Geraldine Ferraro, campaign adviser to Hillary Clinton, has resigned in the face of accusations of racism from the other democratic candidate, Barak Obama.
Ferraro‘s comment in dispute was that part of the support that Obama has is due to the fact he is black.
This is not racism. This is a fact. It is entirely true that many people do base their vote on issues absolutely unrelated to the political program of the candidate they are voting. If the candidate is too short, too fat or too bald, he/she will be at a disadvantage over a candidate who is taller, slimmer and has hair. The same goes for other factors, such as the sex or race of the candidate.
If someone is voted because they are taller than the competing candidate, that is wrong, but it happens.
Likewise, if someone is voted because of their race, it is also wrong, but it happens as well, in the same way it would be wrong to be in favour of a particular candidate only because she would be a woman rather than a man, or vice versa.
Any consideration about who the candidate is, as opposed to what they say or do, is wrong. To point out that humans do take who you are into account, and to point out that such behaviour is benefiting someone in particular, is not wrong.

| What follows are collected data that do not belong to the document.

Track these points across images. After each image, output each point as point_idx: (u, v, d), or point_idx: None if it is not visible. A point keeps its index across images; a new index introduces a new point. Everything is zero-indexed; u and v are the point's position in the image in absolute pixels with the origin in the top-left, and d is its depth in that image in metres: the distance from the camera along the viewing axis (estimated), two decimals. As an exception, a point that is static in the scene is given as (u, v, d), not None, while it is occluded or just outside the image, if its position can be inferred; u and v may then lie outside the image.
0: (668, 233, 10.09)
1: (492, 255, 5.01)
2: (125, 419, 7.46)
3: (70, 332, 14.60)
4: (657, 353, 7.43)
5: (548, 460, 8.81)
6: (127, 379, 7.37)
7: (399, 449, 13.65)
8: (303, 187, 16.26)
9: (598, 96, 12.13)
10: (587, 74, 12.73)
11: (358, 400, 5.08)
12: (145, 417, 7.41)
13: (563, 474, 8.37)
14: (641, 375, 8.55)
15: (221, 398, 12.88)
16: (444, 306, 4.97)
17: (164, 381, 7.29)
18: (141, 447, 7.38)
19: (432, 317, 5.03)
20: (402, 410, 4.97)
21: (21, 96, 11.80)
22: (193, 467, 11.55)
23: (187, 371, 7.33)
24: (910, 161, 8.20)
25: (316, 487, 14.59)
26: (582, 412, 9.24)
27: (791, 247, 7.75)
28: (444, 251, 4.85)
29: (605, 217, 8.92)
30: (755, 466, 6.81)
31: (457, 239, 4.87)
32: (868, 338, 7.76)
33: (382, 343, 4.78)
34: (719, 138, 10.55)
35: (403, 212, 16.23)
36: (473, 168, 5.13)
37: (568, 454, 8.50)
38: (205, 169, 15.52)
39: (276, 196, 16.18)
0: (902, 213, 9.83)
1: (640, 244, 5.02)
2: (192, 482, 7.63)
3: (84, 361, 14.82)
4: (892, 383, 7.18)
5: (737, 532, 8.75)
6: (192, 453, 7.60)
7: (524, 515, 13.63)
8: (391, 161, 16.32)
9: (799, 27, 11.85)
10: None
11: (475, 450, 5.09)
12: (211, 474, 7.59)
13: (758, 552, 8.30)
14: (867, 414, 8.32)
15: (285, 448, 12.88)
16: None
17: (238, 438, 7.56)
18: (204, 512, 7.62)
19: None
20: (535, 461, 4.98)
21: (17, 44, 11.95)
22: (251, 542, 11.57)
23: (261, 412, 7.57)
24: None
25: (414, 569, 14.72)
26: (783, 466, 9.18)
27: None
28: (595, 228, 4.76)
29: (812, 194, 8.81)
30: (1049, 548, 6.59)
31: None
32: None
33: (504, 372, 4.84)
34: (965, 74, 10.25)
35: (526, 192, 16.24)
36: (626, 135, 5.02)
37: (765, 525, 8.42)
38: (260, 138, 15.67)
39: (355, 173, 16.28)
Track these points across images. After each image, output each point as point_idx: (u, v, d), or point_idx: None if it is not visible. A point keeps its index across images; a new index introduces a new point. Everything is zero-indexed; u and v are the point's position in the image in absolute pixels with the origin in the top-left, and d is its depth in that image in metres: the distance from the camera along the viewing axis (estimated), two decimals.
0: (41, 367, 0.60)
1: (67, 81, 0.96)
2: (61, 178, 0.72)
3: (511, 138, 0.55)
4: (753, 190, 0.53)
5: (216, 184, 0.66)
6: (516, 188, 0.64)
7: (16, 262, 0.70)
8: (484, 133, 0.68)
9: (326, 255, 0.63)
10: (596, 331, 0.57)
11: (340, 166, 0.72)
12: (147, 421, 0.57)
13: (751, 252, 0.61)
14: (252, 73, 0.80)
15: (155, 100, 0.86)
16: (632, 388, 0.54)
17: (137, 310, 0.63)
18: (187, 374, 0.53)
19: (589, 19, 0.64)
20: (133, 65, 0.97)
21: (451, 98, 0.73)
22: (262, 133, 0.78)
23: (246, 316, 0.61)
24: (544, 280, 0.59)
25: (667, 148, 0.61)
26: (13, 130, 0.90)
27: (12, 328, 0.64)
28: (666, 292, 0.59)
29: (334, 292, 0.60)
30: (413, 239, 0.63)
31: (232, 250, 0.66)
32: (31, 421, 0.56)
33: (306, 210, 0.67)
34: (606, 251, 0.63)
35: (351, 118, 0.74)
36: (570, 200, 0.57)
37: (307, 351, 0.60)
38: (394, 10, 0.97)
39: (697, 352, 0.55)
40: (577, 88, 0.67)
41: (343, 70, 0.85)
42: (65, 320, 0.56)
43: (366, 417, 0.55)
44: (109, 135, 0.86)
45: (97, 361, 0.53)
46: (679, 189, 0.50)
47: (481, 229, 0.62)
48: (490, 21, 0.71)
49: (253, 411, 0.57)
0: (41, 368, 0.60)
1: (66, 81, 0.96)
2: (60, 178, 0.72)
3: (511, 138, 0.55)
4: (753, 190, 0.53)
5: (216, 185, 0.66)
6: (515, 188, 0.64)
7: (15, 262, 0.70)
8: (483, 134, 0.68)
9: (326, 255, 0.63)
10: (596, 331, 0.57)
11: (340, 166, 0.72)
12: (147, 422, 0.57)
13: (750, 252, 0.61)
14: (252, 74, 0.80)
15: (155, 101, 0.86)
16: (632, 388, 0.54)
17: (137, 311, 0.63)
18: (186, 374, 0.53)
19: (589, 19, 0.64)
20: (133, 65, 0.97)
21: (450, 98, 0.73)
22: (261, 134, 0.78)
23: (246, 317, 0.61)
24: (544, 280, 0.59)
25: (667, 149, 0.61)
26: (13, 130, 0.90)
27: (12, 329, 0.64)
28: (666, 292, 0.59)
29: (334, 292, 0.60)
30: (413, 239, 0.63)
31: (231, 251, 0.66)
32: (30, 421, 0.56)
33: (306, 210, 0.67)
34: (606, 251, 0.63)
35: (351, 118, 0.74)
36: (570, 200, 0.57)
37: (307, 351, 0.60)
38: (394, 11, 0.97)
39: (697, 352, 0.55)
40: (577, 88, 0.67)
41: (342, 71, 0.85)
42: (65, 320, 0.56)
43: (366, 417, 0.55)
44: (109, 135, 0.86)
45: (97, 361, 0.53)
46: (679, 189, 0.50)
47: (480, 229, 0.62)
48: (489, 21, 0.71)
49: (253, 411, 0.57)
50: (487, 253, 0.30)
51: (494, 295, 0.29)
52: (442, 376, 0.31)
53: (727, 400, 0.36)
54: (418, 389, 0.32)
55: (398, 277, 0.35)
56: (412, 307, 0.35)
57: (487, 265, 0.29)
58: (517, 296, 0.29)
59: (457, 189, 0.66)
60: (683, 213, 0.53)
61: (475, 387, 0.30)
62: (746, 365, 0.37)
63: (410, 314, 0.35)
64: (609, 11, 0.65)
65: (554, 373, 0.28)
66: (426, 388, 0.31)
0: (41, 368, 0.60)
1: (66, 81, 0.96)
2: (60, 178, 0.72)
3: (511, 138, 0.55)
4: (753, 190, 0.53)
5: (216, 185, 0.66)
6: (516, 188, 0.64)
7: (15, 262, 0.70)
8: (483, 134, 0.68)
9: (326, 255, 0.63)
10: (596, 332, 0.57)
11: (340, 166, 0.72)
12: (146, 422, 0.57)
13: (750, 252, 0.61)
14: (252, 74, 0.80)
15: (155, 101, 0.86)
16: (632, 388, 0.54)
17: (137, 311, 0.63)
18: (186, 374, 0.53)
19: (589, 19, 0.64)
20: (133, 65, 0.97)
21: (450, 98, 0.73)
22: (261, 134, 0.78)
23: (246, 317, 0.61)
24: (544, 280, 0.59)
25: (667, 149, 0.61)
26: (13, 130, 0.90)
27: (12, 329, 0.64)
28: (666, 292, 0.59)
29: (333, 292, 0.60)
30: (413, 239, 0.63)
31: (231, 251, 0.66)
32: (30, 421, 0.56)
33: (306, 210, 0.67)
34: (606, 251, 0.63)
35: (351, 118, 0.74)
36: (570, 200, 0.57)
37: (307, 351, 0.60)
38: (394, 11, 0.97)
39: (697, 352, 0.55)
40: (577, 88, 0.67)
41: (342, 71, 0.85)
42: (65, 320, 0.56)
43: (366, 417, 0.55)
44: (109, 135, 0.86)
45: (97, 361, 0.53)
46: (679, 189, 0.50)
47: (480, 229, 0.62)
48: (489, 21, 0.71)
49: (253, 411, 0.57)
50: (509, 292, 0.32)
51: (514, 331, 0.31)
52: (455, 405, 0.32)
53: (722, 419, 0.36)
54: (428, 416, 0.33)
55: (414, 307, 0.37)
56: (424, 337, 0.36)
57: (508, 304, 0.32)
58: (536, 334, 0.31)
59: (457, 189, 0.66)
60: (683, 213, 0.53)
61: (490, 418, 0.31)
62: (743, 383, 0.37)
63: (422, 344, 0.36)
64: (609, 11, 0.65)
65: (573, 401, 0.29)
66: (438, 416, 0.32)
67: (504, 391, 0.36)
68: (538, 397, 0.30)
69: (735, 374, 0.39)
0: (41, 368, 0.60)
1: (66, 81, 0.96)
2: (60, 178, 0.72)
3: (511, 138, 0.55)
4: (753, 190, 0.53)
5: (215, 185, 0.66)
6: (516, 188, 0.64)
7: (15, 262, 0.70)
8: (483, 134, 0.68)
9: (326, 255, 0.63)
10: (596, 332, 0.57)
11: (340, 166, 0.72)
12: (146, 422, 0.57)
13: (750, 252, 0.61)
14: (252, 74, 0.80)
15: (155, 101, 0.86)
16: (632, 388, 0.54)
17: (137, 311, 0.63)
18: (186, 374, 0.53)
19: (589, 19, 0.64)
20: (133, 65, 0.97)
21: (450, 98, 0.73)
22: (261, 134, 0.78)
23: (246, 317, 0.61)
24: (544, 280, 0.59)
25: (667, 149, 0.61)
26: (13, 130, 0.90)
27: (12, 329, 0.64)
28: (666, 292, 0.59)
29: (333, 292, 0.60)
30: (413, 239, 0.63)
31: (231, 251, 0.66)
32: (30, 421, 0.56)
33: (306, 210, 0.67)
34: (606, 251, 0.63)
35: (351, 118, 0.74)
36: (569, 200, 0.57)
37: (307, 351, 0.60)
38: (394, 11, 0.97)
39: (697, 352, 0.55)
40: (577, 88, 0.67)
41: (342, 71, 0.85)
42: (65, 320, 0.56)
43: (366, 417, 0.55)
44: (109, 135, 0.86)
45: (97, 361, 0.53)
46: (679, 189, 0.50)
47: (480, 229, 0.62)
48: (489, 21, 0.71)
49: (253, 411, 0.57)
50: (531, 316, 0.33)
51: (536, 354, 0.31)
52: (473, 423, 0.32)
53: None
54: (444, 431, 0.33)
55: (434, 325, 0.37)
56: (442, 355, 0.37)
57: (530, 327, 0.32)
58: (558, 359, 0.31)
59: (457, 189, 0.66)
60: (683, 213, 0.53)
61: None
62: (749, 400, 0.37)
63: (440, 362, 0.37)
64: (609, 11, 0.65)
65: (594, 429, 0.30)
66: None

I do know people in Spain who wish that Obama be the next president of the United States, because they would like to see a black president in the USA. This train of thought does reveal racism. On the other hand, to say that such thought is present in some or many people’s head is not racism.
Barak Obama was not right to criticize Geraldine Ferraro, who should not have resigned.
Obama‘s accusation of racism on the part of the campaign of his opponent is mere opportunism. Accusing others of racism is a good way to earn votes.